My mother passed away 11 months ago, so this is the first Mother’s Day I am spending without her in my life. I miss her so much.
Growing up, but especially during my younger adult years, I had my share of grievances against my mother. Over the years, I occasionally confronted her with some of my complaints. Some of her responses satisfied me, while others did not. Sometimes airing my complaints was healing, but in other cases I even got perverse pleasure from seeing that she felt badly about certain parenting decisions she’d made.
A few years ago, though, my grievances against my mother simply dissolved. She was starting to become ill, and – all of a sudden – I saw her not as a formidable figure, one who could give and withhold, one who could shape my happiness and unhappiness, but rather as a woman like me, a mother who made the best choices she could at the time she had to make them. From one day to the next, I realized, truly absorbed, that she loved me, and that she had done the very best she was able to do. I also found that by losing any anger and resentment I held toward my mother, and allowing myself to accept and simply love her, my own life became more peaceful and more purposeful.
Since I became involved in the movement to stop the genital cutting of baby boys, I have heard many maternal remorse and child anger stories.
Mothers have called into radio programs where I was a guest, sobbing from grief and regret about having allowed their baby to be circumcised; some of these have been the mothers of toddlers, but many are recounting stories from 15, 20 or even 40 years earlier. For every one of these mothers, there is a son – a boy or man living with the consequences of a decision he did not make, but that is imprinted on his body and in his brain forever. And I have talked to hundreds, maybe even thousands, of such sons.
Many men struggle to resolve their feelings about having been robbed as babies of their right to a complete body; some struggle with where to place the blame. Some blame the doctors; others take issue with society’s blind acceptance of the ritual, and know they were victims of a terrible tradition. The saddest thing for me, though, is men who continue to blame their mothers; this seems to happen especially if they have attempted to talk with their mothers about their feelings, and have been rejected or told that their anger and feelings of loss are overblown or unimportant or, somehow, illegitimate.
This kind of response is tragic for both parties. While my own sins as a mother do not include acquiescing to the genital cutting of my child, I have done many things I now see were foolish, and I have heard plenty of grievances from my son. I am trying, though, to give myself a break, because while I fully acknowledge his feelings, I know how much I have always loved him, and that I did the best I knew at the time.

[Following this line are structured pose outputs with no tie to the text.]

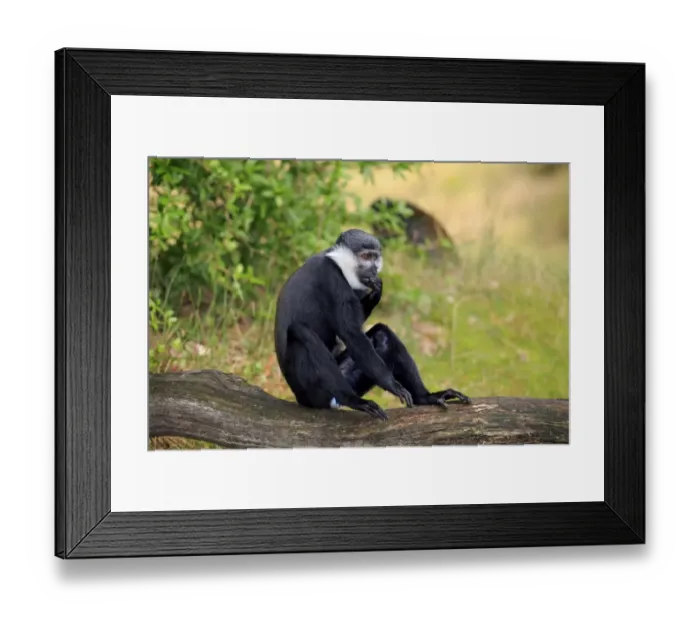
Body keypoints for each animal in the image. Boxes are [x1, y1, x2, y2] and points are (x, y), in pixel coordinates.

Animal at [274, 229, 471, 420]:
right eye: (366, 257)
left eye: (375, 257)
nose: (374, 268)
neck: (336, 261)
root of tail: (300, 397)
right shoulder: (332, 277)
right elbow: (351, 332)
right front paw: (392, 385)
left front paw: (377, 291)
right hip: (313, 389)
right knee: (300, 333)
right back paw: (352, 400)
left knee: (382, 335)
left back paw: (425, 397)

I also believe that, with (thankfully) very few exceptions, we mothers love our children and try to do the best for them.
We live in a society that accepts as normal a strange and barbaric ritual promoted as health care, and carried out by authority figures who are promoted (and promote themselves) as healers. We shouldn’t allow ourselves to lose sight of the power of custom and of authority, especially during those times (such as childbirth) when we are most vulnerable and most desirous of doing what’s right. With circumcision, both new mother and newborn baby are victims.
My Mother’s Day wish is that mothers apologize to their sons and forgive themselves, and that sons forgive their mothers. We can then all work together on fighting the custom and the real perpetrators of this awful legacy called circumcision.